The veal juice was gone. Mary Jane ate the next slice of bread plain. She closed her eyes in a deliberate smile of satiation. Her lashes were all smoky and slightly violet, rather like her lipstick actually, very subtle however, and glamorous and beautiful. She had a damned near perfect face.
"Now I know who you look like!" cried Mona. "You look like Ancient Evelyn, I mean in her pictures when she was a girl."

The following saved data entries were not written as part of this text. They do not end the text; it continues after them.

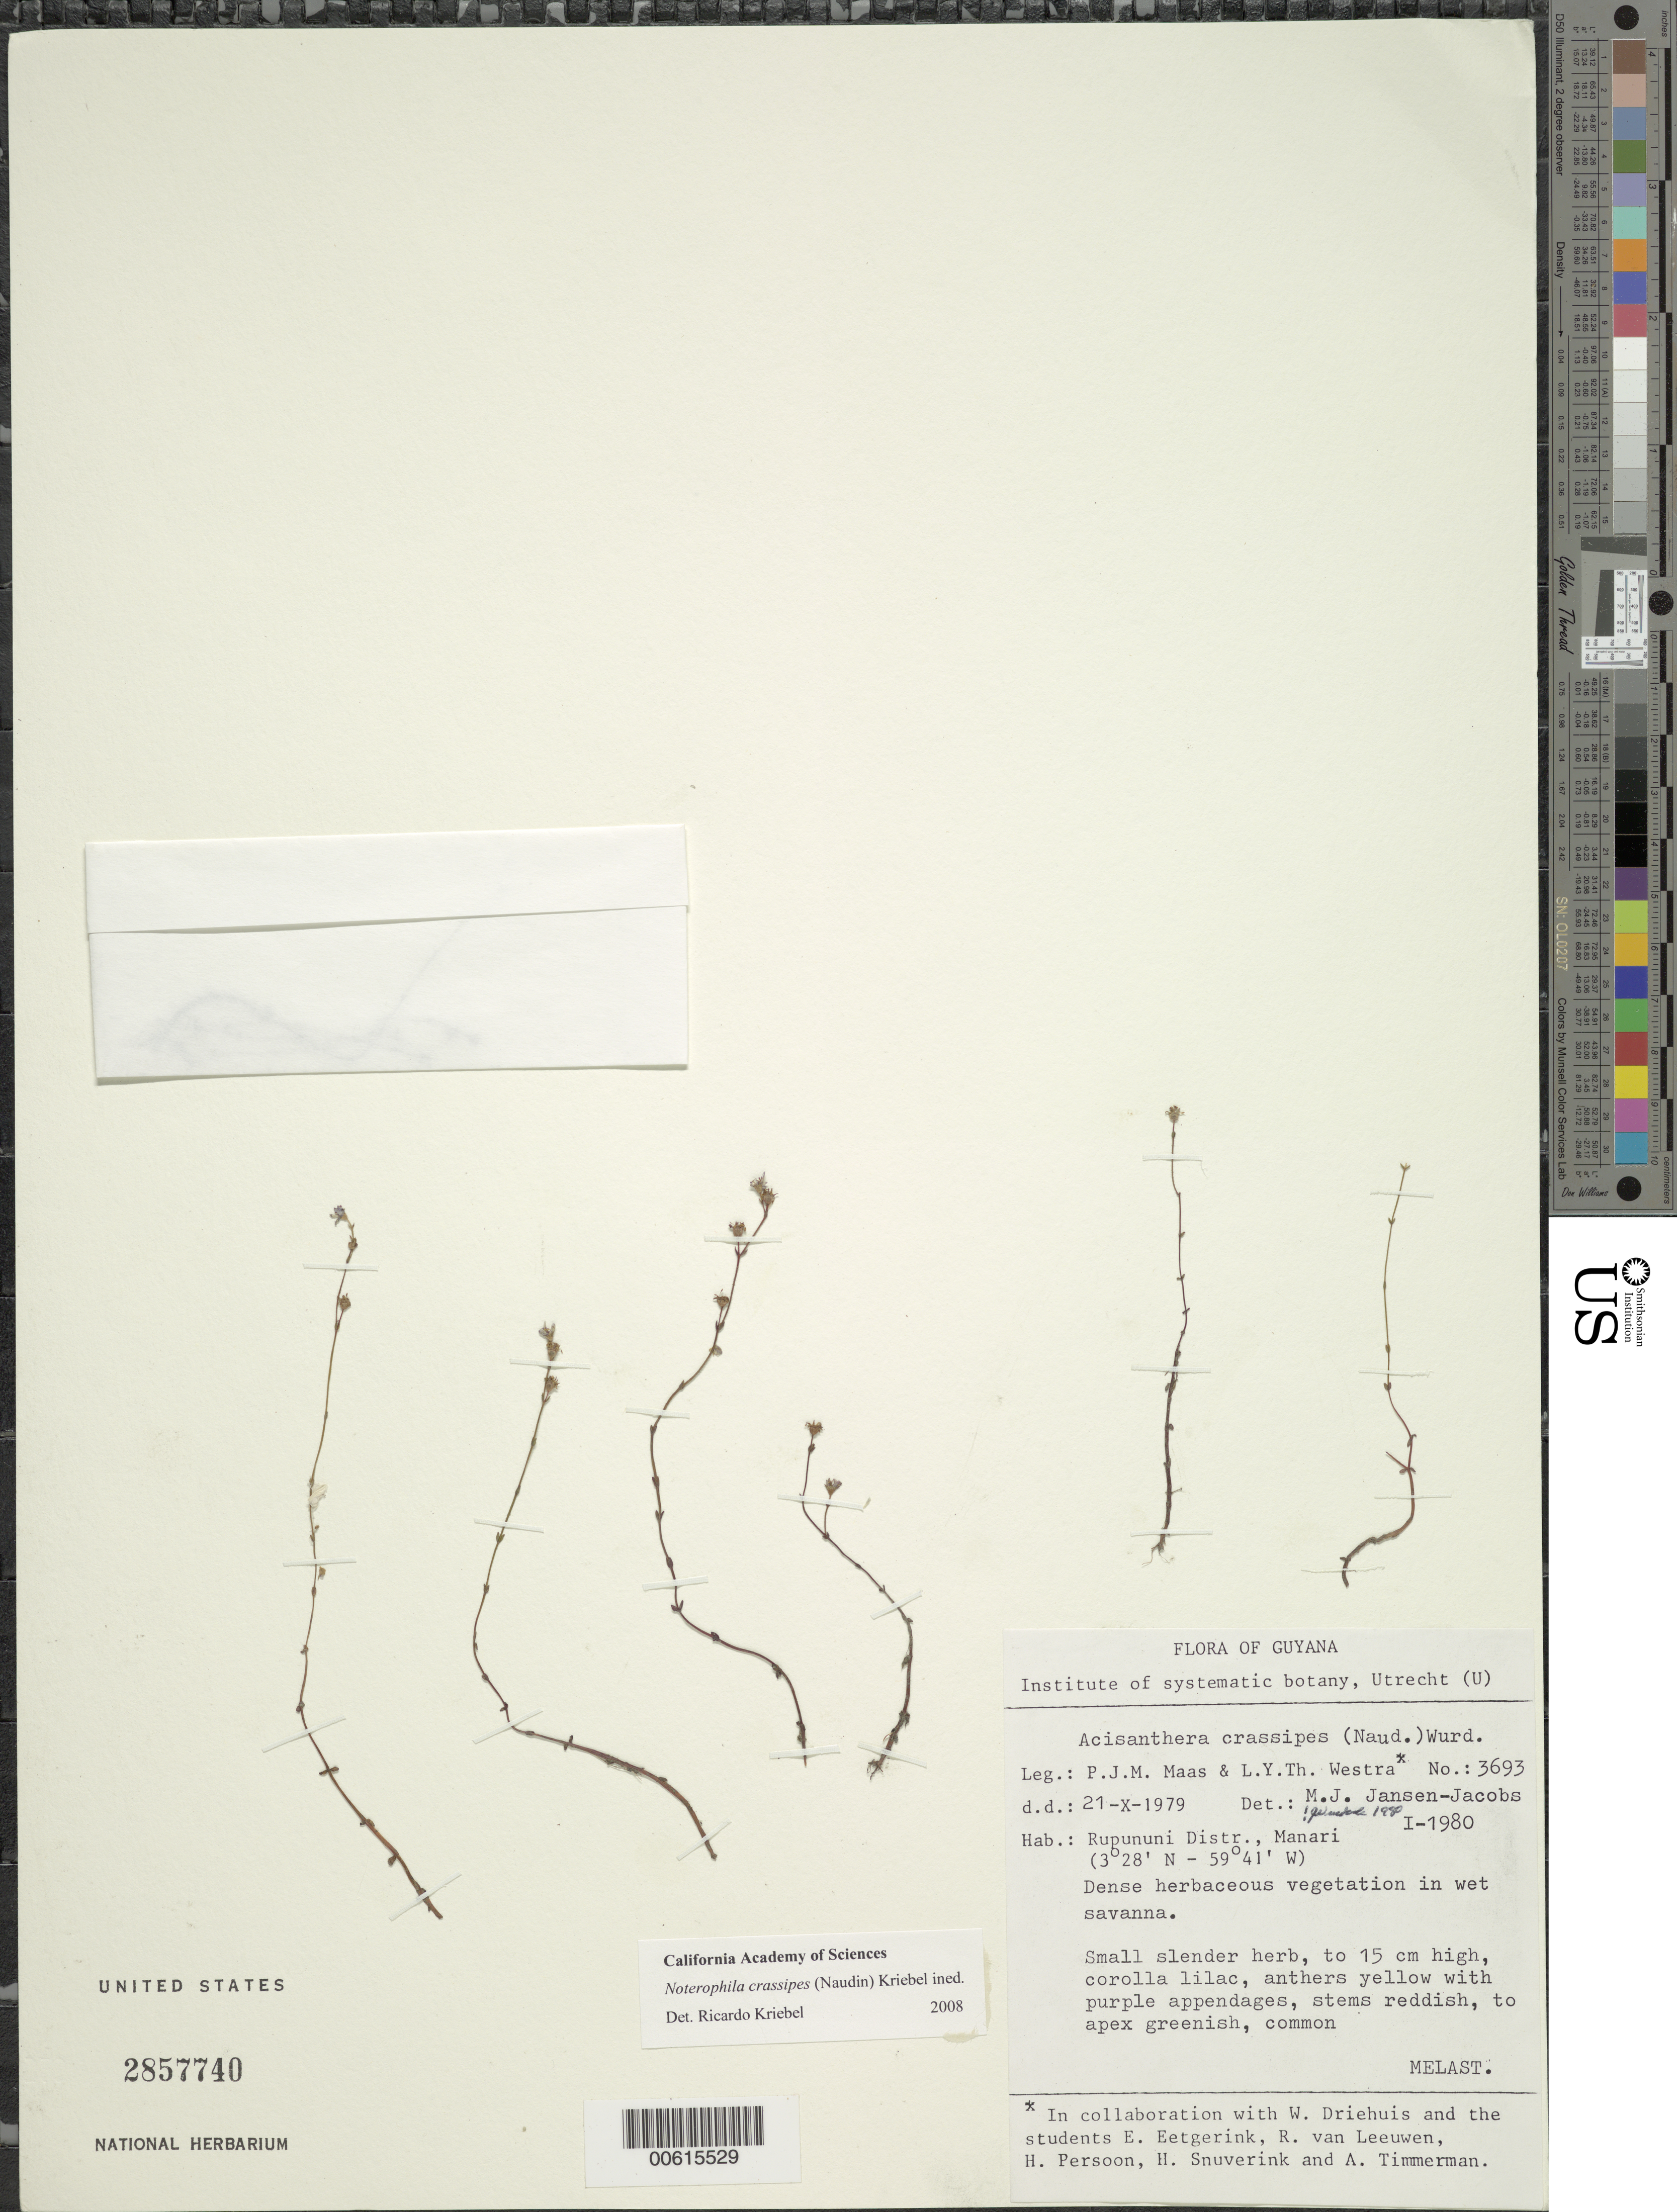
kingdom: Plantae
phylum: Tracheophyta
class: Magnoliopsida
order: Myrtales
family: Melastomataceae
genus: Noterophila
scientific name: Noterophila crassipes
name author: (Naudin) Kriebel & M.J. Rocha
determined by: Nunes da Silva, Diego, (RB), Jardim Botanico do Rio de Janeiro - Herbario (BRAZIL)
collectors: P. Maas, L. Y. T. Westra, W. Driehuis, E. Eetgerink, R. van Leeuwen, H. Persoon, J. H. Snuverink & A. Timmerman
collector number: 3693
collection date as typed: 21-Oct-79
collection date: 1979-10-21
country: Guyana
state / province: U. Takutu-U. Essequibo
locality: Rupununi Dist., Manari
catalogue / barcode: US 2857740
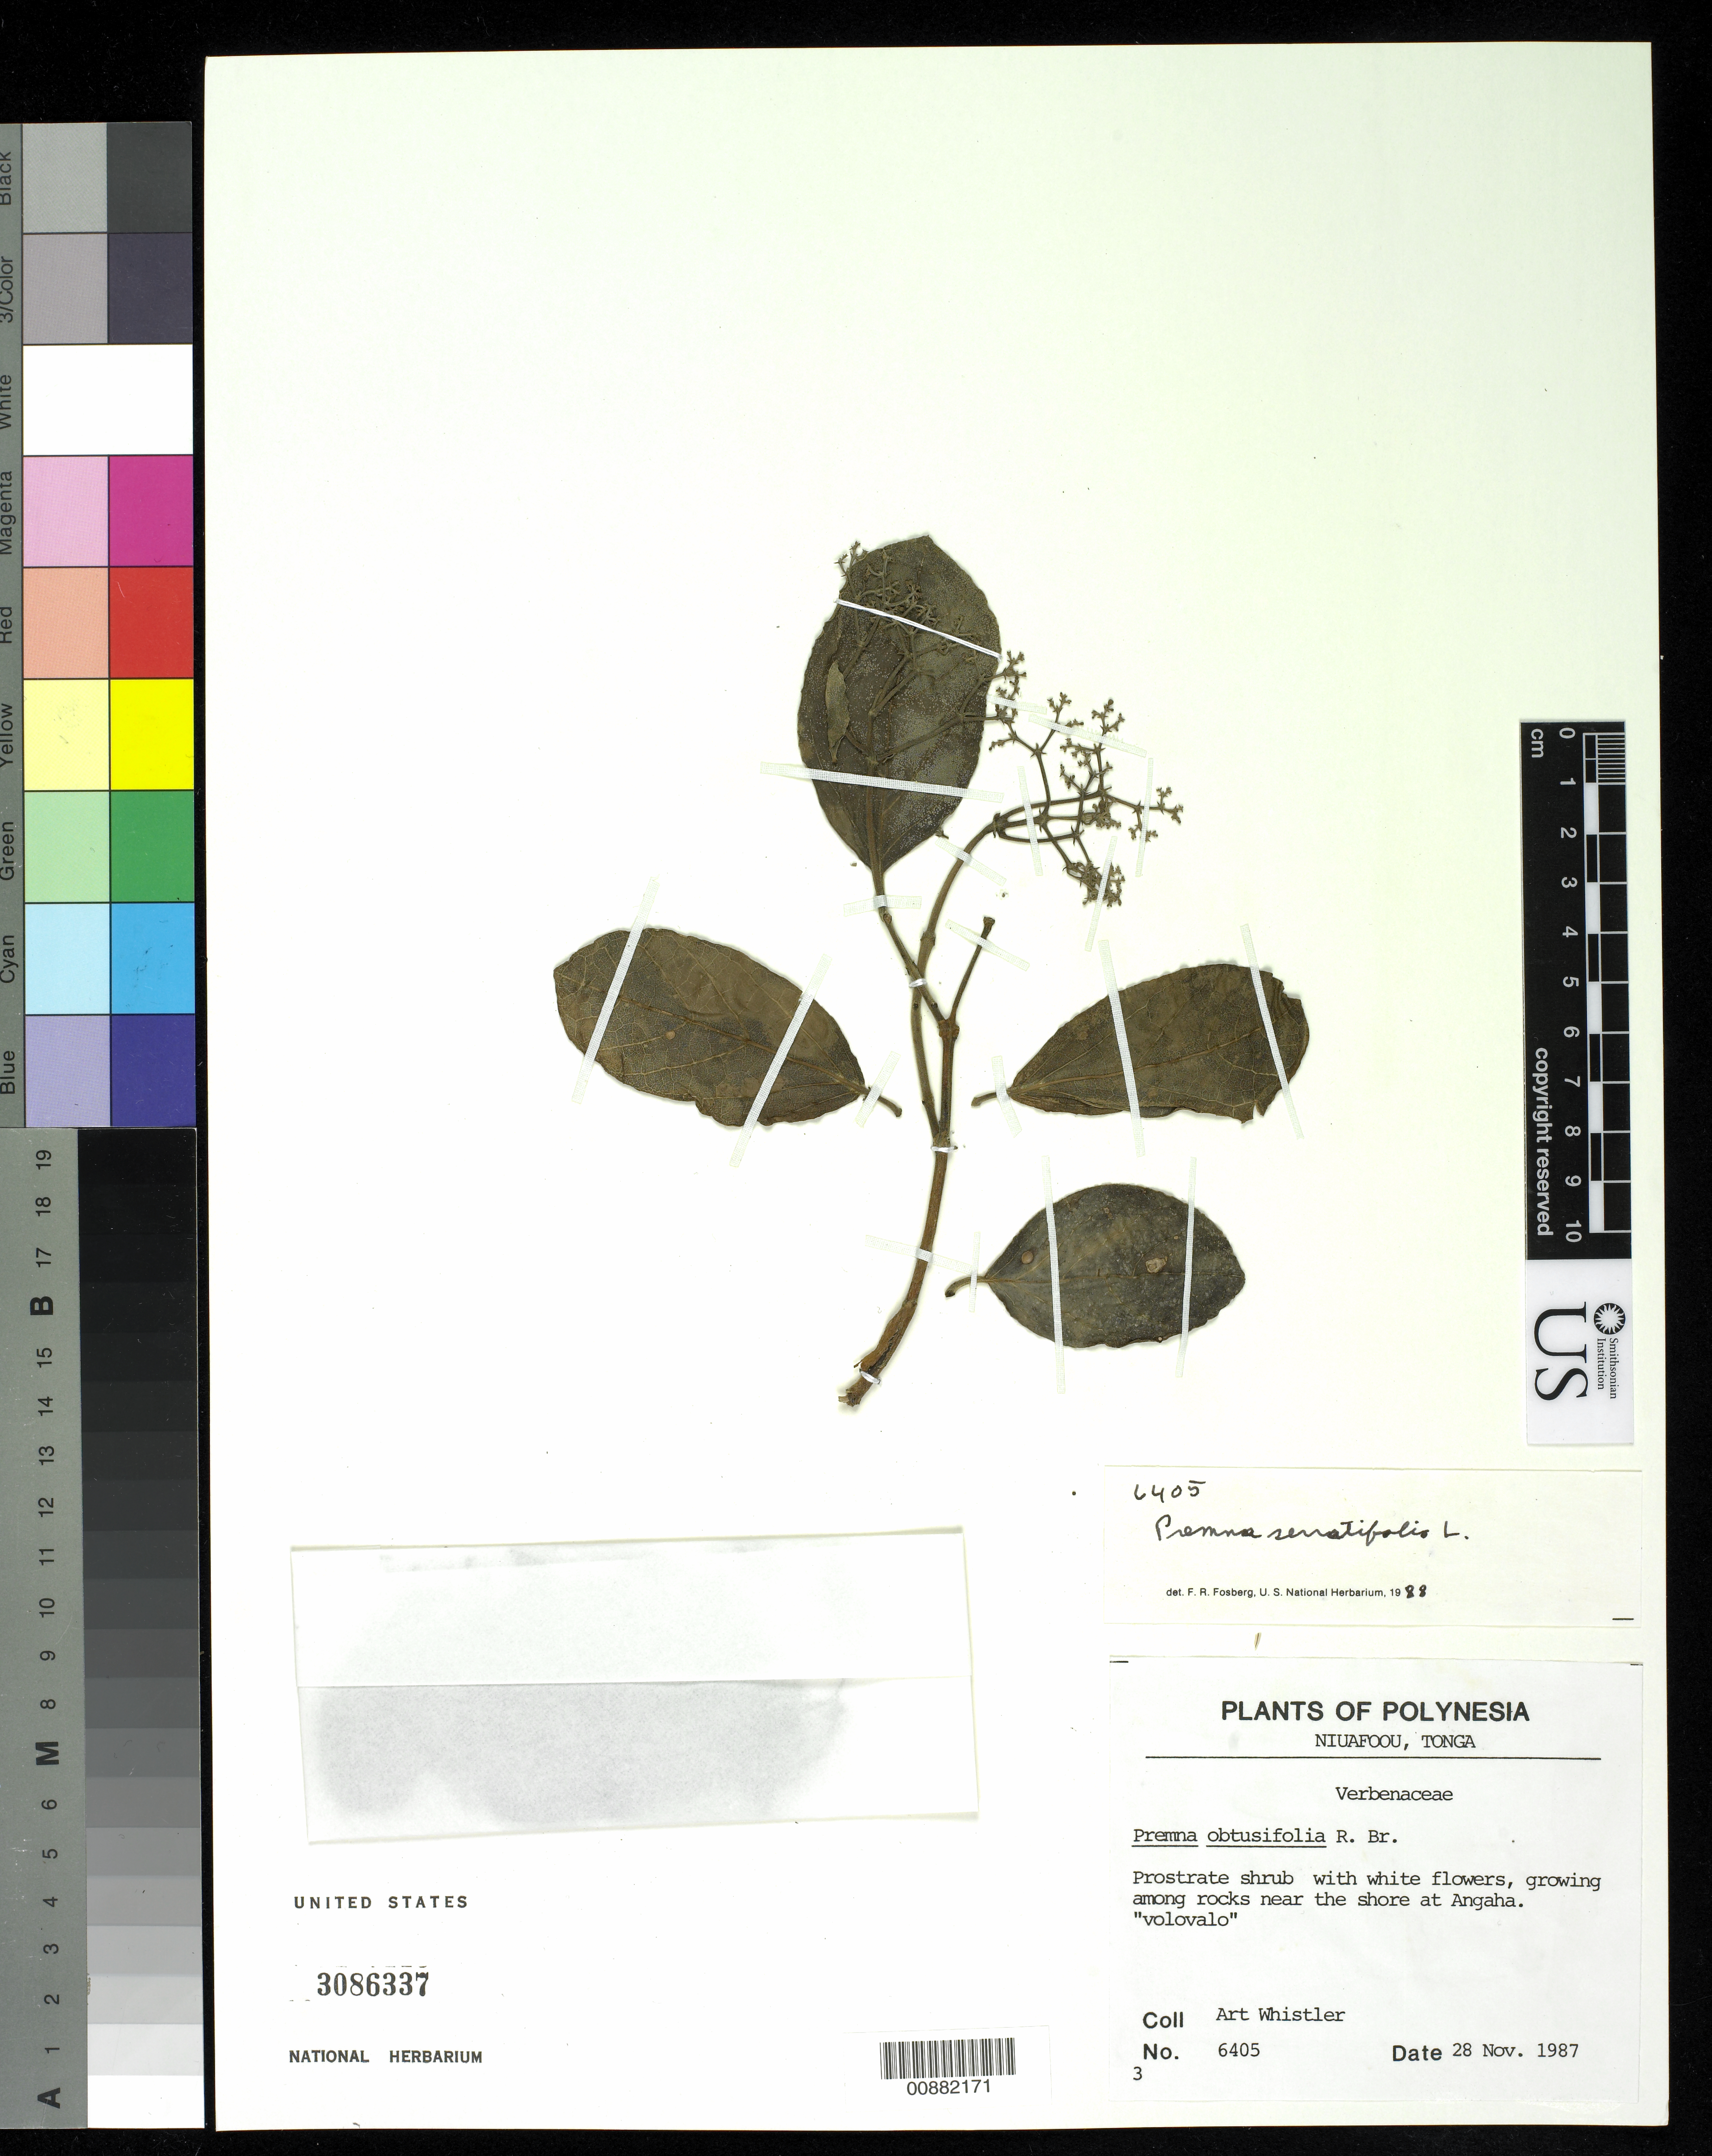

"Well, that makes sense, now doesn't it?" said Mary Jane, "being's we're come down from Barbara Ann." Mona poured the last of the milk into her glass. It was still wonderfully cold. Maybe she and this baby could live on milk alone, she wasn't sure.
"What do you mean, I'm tough?" asked Mona. "What did you mean by that?"
"I mean you don't get insulted easily. Most of the time, if I talk like this, you know, completely open-like, with no secrets, like really trying to get to know somebody??? You know??? I offend that person."
"Small wonder," said Mona, "but you don't offend me."
Mary Jane stared hungrily at the last thin, forlorn slice of white bread.
"You can have it," said Mona.
"You sure?"
"Positive."
Mary Jane grabbed it, tore the middle out of it, and started rolling the soft bread into a ball. "Boy, I love it this way," she said. "When I was little??? You know??? I used to take a whole loaf, and roll it all into balls!"
"What about the crust?"
"Rolled it into balls," she said, shaking her head with nostalgic wonder. "Everything into balls."
"Wow," said Mona flatly. "You know, you really are fascinating, you're the most challenging combination of the mundane and mysterious that I've ever run across."
"There you go, showing off," said Mary Jane, "but I know you don't mean any harm, you're just teasing me, aren't you? Did you know that if mundane started with a b, I'd know what it meant?"
"Really? Why?"
"Because I'm up to b in my vocabulary studies," said Mary Jane. "I've been working on my education in several different ways, I'd like to know what you think about it. See, what I do is, I get a big-print dictionary??? You know???? The kind for old ladies with bad eyes??? And I cut out the b words, which gives me some familiarity with them right there, you know, cutting out each one with the definition, and then I throw all the little balls of paper ... oops, there we go again," she laughed. "Balls, more balls."